• Segmenting Sandstorms in Satellite Imagery

Sand and dust storms are a frequent occurrence in many different parts of the world and pose serious health and environmental risks, affecting everything from air quality to agricultural productivity. They are also becoming more frequent with time due to climate change, making it more important than ever to reliably detect, track, and–if possible–predict them. Earth observation satellites allow us to observe these sandstorms in near-real-time, but existing detection algorithms fall short of providing fine-grained segmentation masks and do not always distinguish between dust and other kinds of aerosols. As part of the UNDDPA Innovation Cell’s efforts towards addressing the challenges of sandstorms, we addressed this capability gap by training a deep convolutional neural network to segment sandstorms in satellite imagery using supervised machine learning. The ability to reliably segment sandstorms in satellite imagery opens up new avenues of analysis for understanding how sandstorms develop and evolve.

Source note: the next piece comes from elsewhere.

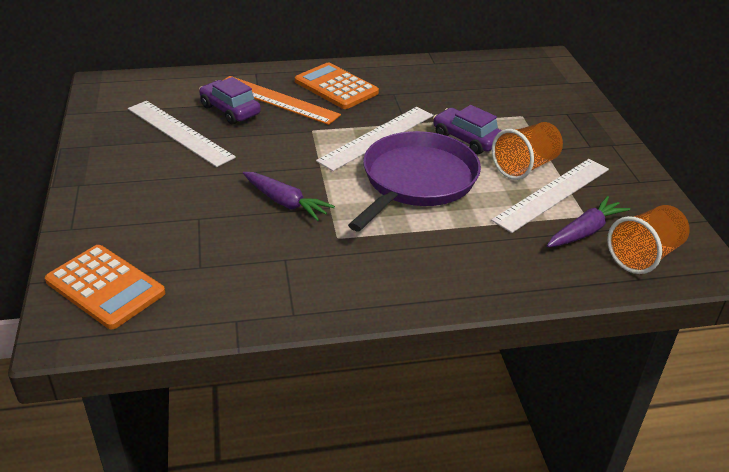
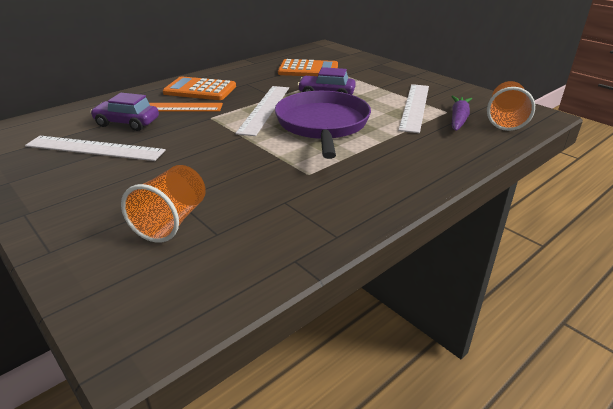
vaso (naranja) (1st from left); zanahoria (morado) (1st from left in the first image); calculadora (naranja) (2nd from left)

In this blog, we walk through our approach to the problem, evaluate the quality of our results, and compare them against some of the existing solutions. We conclude with some thoughts on how this work might be developed further. Throughout this text, we use “sandstorm”, “dust storm”, and “dust” interchangeably.

Existing sandstorm detection approaches

The use of neural networks in detecting sandstorms is, to our knowledge, under-explored. Most existing approaches use traditional techniques such as band arithmetic and RGB compositing.

For example, a standard approach to detecting sandstorms, commonly used in meteorology, is the “Dust RGB” (Figure 1) composite available for the GOES and EUMETSAT satellites. This data product is created by compositing different bands and band-differences into an RGB image such that various phenomena like dust, ash, clouds, etc. show up in distinct colors. While useful, this approach has the limitation that the colors are not always easy to interpret and do not always correctly distinguish between dust and other kinds of aerosols.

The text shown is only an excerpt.